## [Extract to read]
# ASUP Commence Strike



## abujagirl (Oct 4, 2013)

Mr Chibuzor Asomugha, National President, Academic Staff Union of Polytechnics (ASUP), last Thursday directed the union members nationwide to commence an indefinite strike today(Friday). 

According to Asomugha, the directive became imperative following the Federal Government’s failure to meet the union’s demands. He further explained that two months after the union had suspended its previous strike, nothing had been done by the government to address the union’s demands.

“Nothing has been done since we suspended our strike in July,” he said.

The union had, earlier in a statement on Monday, notified the Federal Government of its decision to go on strike if the government did not honor the agreements reached. (NAN)


----------



## LequteMan (Oct 4, 2013)

Now, the education sector is in totaL darkness. GEJ, werrin u wan do?


----------



## abujagirl (Oct 4, 2013)

Lequte said:


> Now, the education sector is in totaL darkness. GEJ, werrin u wan do?


NUT is not on strike yet


----------



## The_Astutian (Oct 4, 2013)

^^ He wan chop d life of hin head first


----------



## LequteMan (Oct 4, 2013)

Jules said:


> NUT is not on strike yet


ehn...wht's d difference? If the destination is in darkness, why travel?


----------

## [Tasks for this exercise]
(A) In the strike thread, in which month had the union suspended its previous strike?
(B) State whether each statement agrees with the strike thread, and quote the words of the thread that decide it: (i) Chibuzor Asomugha is the National President of the Academic Staff Union of Polytechnics. (ii) The union members were directed to begin a strike lasting one week. (iii) The union notified the Federal Government of its decision in a statement on Monday.

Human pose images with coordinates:

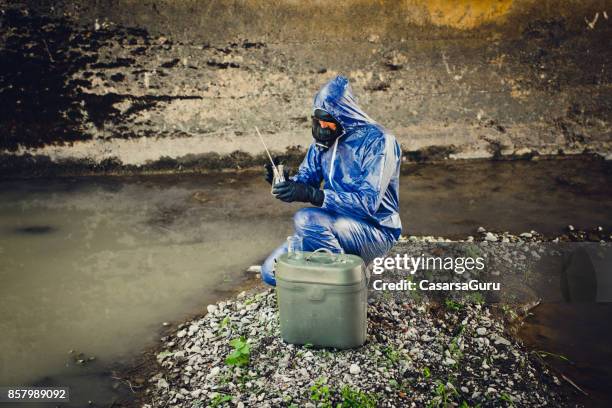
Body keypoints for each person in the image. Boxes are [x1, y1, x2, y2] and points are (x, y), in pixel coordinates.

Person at [261, 75, 402, 286]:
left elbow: (368, 203)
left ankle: (346, 281)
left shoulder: (379, 141)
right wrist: (287, 184)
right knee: (271, 271)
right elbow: (307, 180)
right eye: (317, 121)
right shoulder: (324, 140)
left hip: (374, 230)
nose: (321, 127)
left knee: (306, 219)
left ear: (344, 117)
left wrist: (314, 195)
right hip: (330, 224)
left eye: (327, 122)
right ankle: (323, 276)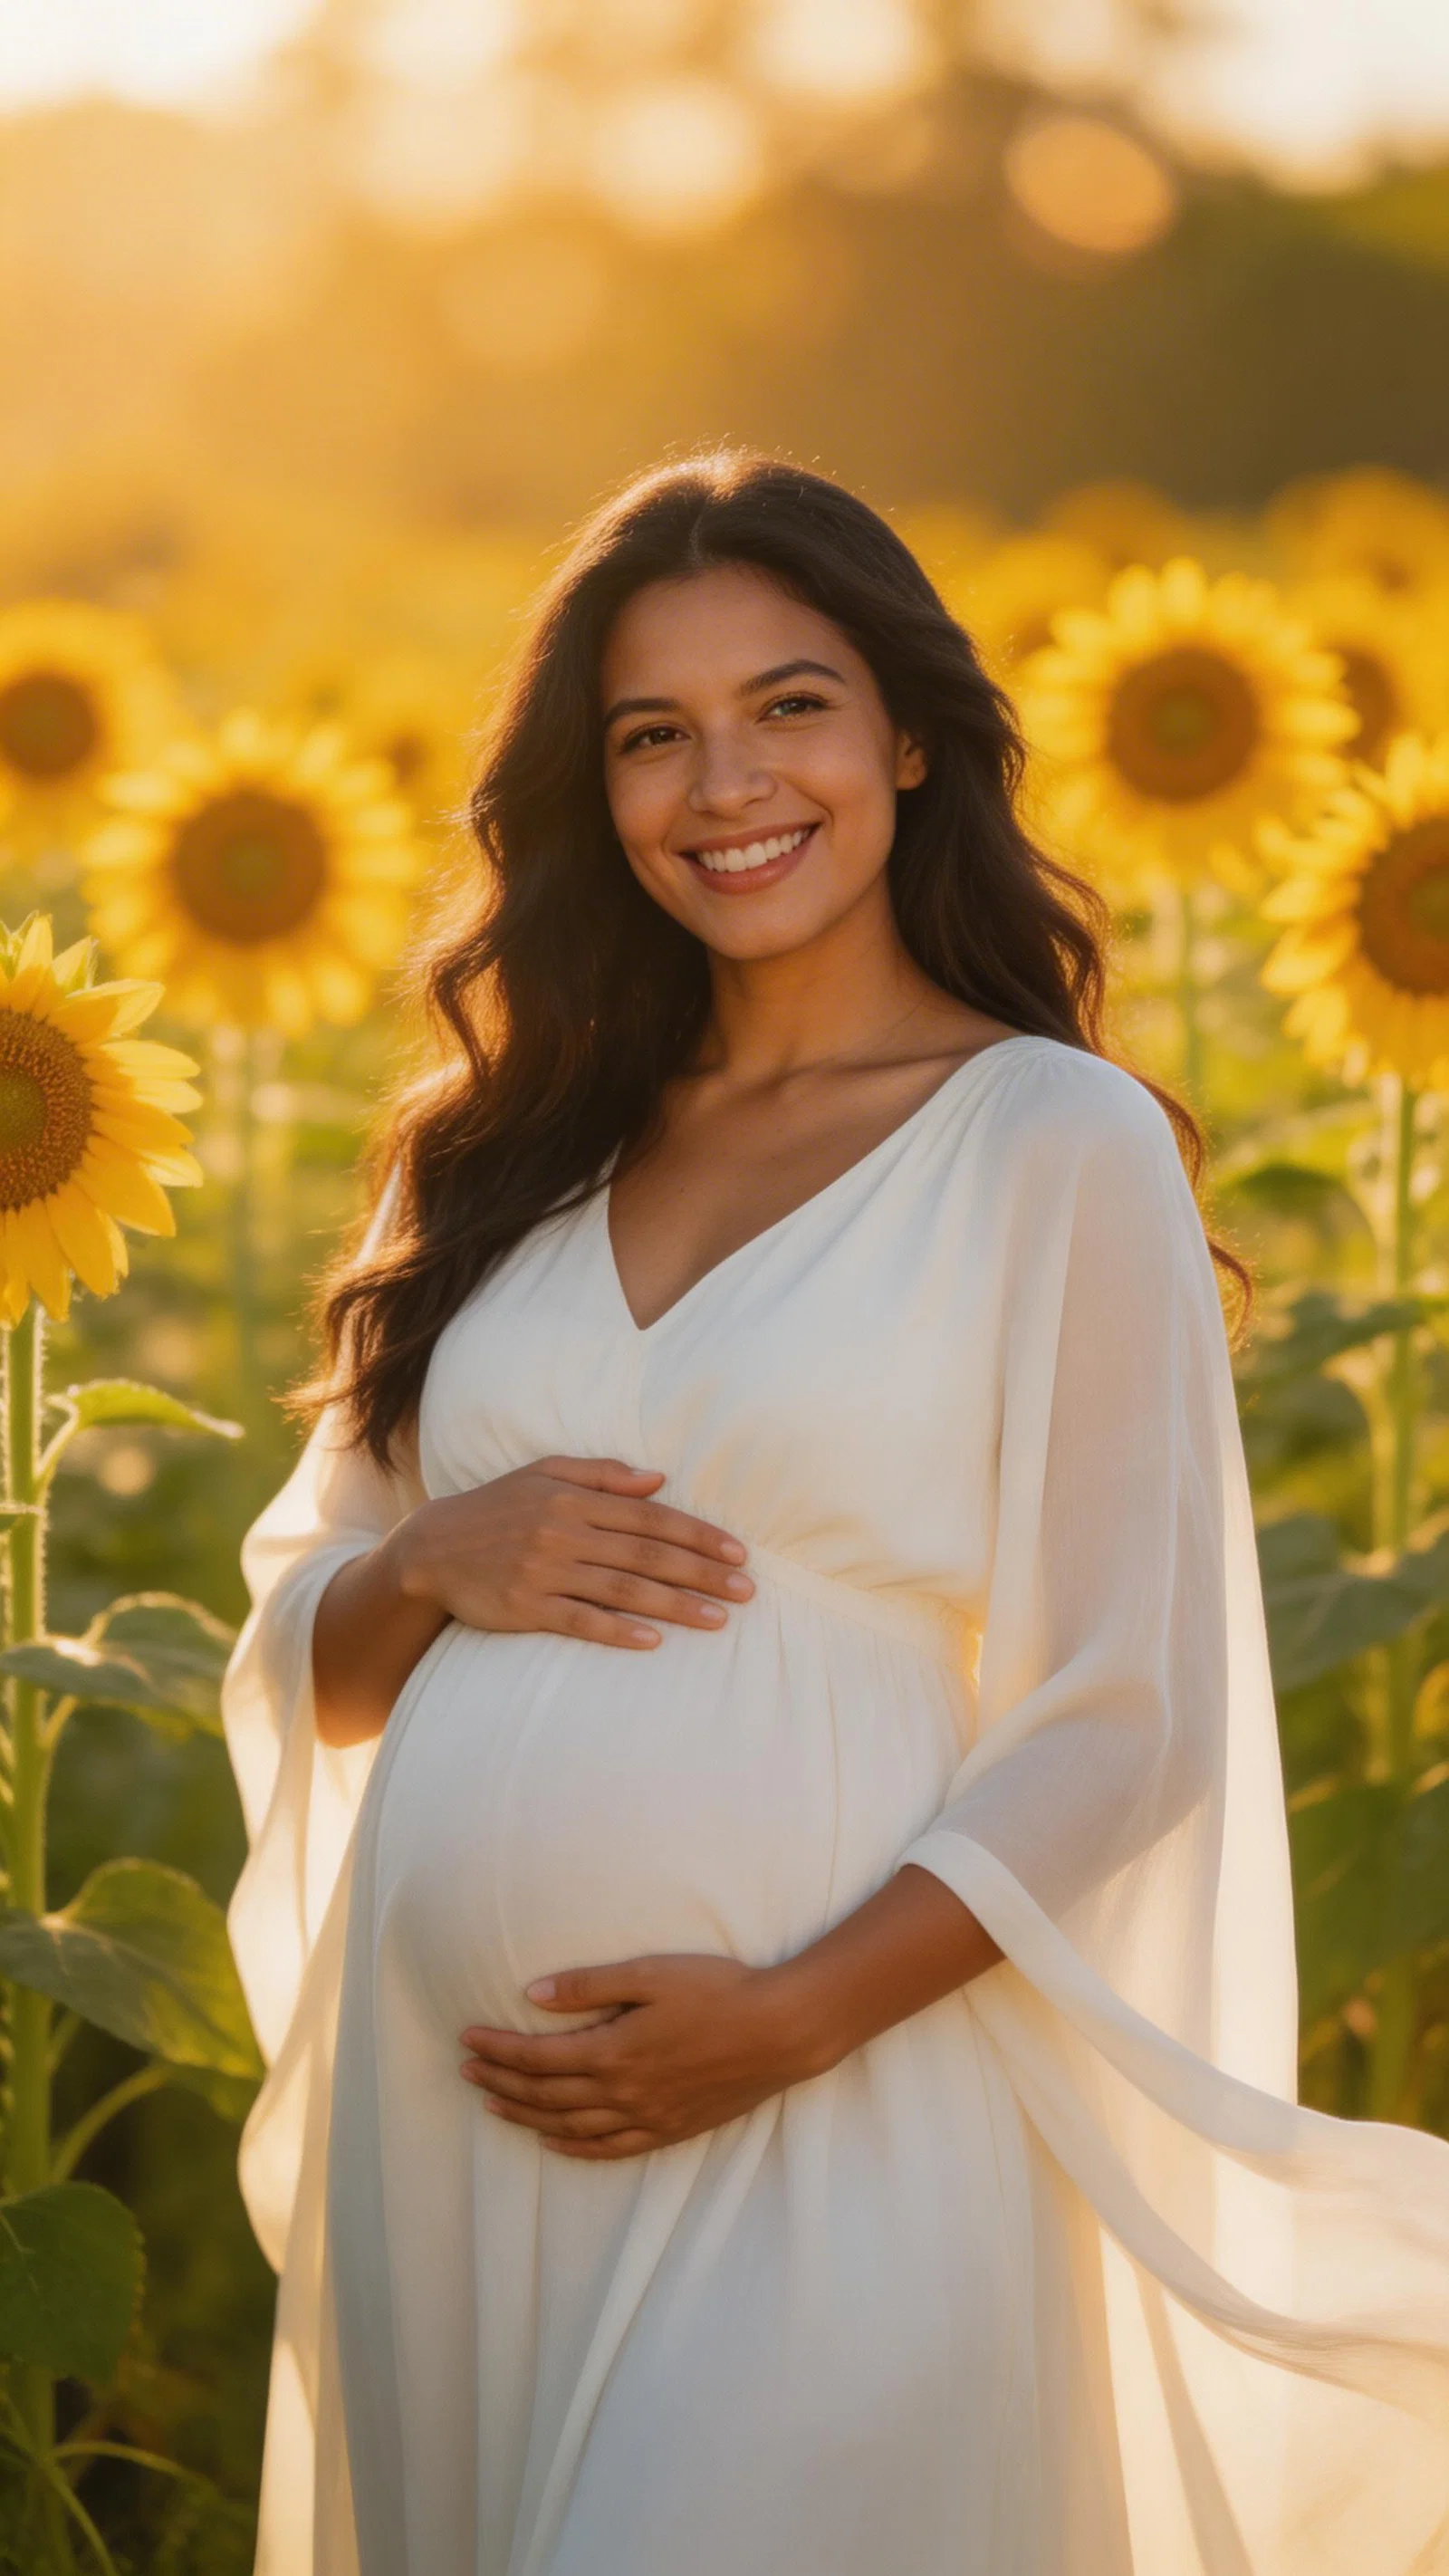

## [Exercise responses]
(A) July.

(B)
(i) Yes: "Mr Chibuzor Asomugha, National President, Academic Staff Union of Polytechnics (ASUP)"
(ii) No: "commence an indefinite strike today(Friday)"
(iii) Yes: "The union had, earlier in a statement on Monday, notified the Federal Government of its decision to go on strike"